At different times in my life, I have done the following:
- Decided I wanted to work out more and signed up for a gym membership…only to attain new levels of affection for my couch.
- Decided I was meant to be a professional artist, so I bought a fancy printer, designed a website, and set up an Etsy store…only to find things to do ANYWHERE but my studio.
- Decided that this class/book/program was the one that would get me straightened out…only to lose enthusiasm halfway through.
I am curious about why some changes stick and not others. When I look at the pattern of things I successfully integrate into my life vs. the things that slip away, this is what I see:
My internal stuff needs to be aligned with the change I want to make, before I try to make it.
(People vary and so this may not be true for everyone. Your experience may be different.)
For a long time, I believed that intention + willingness to “invest in myself” = guaranteed success. I’d sign up for the class, buy the equipment, write an optimistic blog post. I believed that changing my external circumstances would just organically morph my mindset, lifestyle, and habits to match.
What I wasn’t counting on were my internal monsters who were invested in keeping things the way they are, thankyouverymuch. Without talking to them first and being willing to confront their resistance, I find it nearly impossible to make anything stick.

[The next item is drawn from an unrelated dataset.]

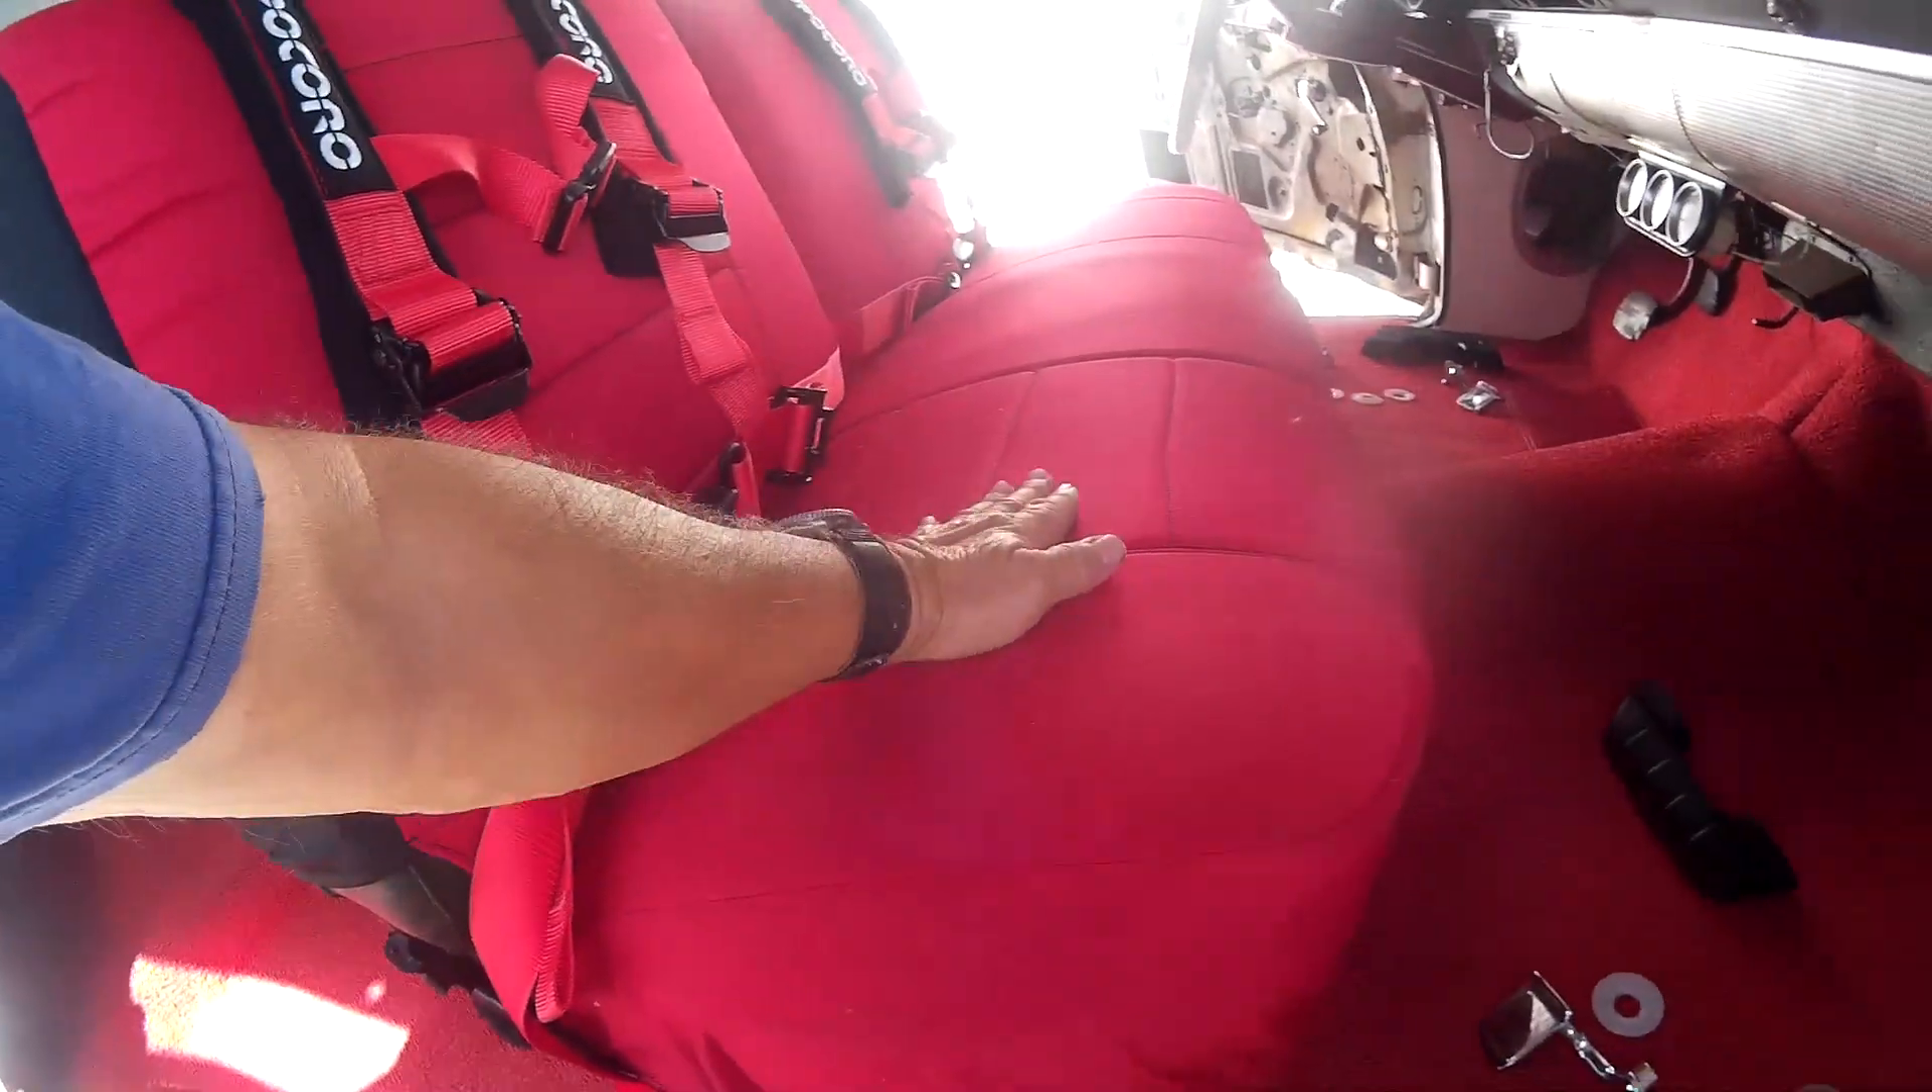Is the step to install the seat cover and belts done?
Yes.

Chip and Dan Heath describe this phenomenon in their excellent book Switch as “the Rider and the Elephant.” With enough will and force, the rider can make the elephant change direction. But eventually the rider gets tired, and then the elephant can do whatever it wants (which is read fiction and eat cookies on the couch, in my case).
Furthermore, I wasn’t really checking in with my internal compass to see if this new plan of action was really what I wanted to be doing. One of the clearest examples of this for me was my attempt to be a professional artist because of [semi-logical reasons that had nothing to do with actual motivation].

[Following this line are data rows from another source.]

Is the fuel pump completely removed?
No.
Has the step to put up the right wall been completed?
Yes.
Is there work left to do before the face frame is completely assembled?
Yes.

I used to think of my brain as having a play-it-safe, socially conditioned side and a maverick bohemian dreamer side that reflected my “true” self. At some point I realized that neither construct is 100% genuine and merely reacting against the play-it-safe half doesn’t guarantee that I’m being true to myself. Forcing myself to try to be a professional artist because some part of me thought I was “supposed” to was just as wrong-headed as believing I’m “supposed” to be an accountant.
I am currently training to be a life coach with Martha Beck. On the outside, it looked like an impulsive decision. “Oh, her training program is starting next week?…Yeah, I think I’ll sign up.” It had very little of the Sturm und Drang of other changes I’ve tried (unsuccessfully) to make in my life. Most of the work had already been done quietly, behind the scenes.
Not that I planned it that way. But: I’ve spent years reading the work of other coaches, subconsciously internalizing concepts, integrating them into my worldview and talking about them with anyone who I thought would understand. It wasn’t until the dissolution of my former professional identity that I was ready to consider taking on this new one. When I checked in and asked, “Is this really what you want?” my entire body felt lighter – and for once, I listened. The groundwork had been laid; the decision itself was easy.
Did all the resistance magically disappear in this case of intention + investment? AHAHAHAha no. The minute I committed to this path, the “Who do you think you are?” monster and the “How could you ever help anyone when your own life is such a mess?” monster and the “But what if you faaaaail?” monster all showed up at my doorstep with their dubious welcome baskets.
The difference in this case is that I was expecting them. Hell, I kind of invited them (might as well if you know they’re going to show up anyway!). Another difference is that working with my monsters is an integral part of the coach-training process, not something I’m squeezing in if/when I can. I was worried initially that it would take soo much time to stop and talk to them, but it feels like a total game-changer now that they’re (mostly) on my side.
Perhaps the most important difference is that I feel like I’m on the right track. My doubt and resistance are around whether I can be good at this, not whether I should be doing it at all. Every time I talk to a client and feel I’ve connected with them on a profoundly intimate level, I know I’m in the right place and that feeling is priceless.
I don’t know if I’ll make it to the gym today. (Probably not.) I don’t know what other changes are ahead of me.
But I do know that I’ll be trying to remember to look (inward) before I leap.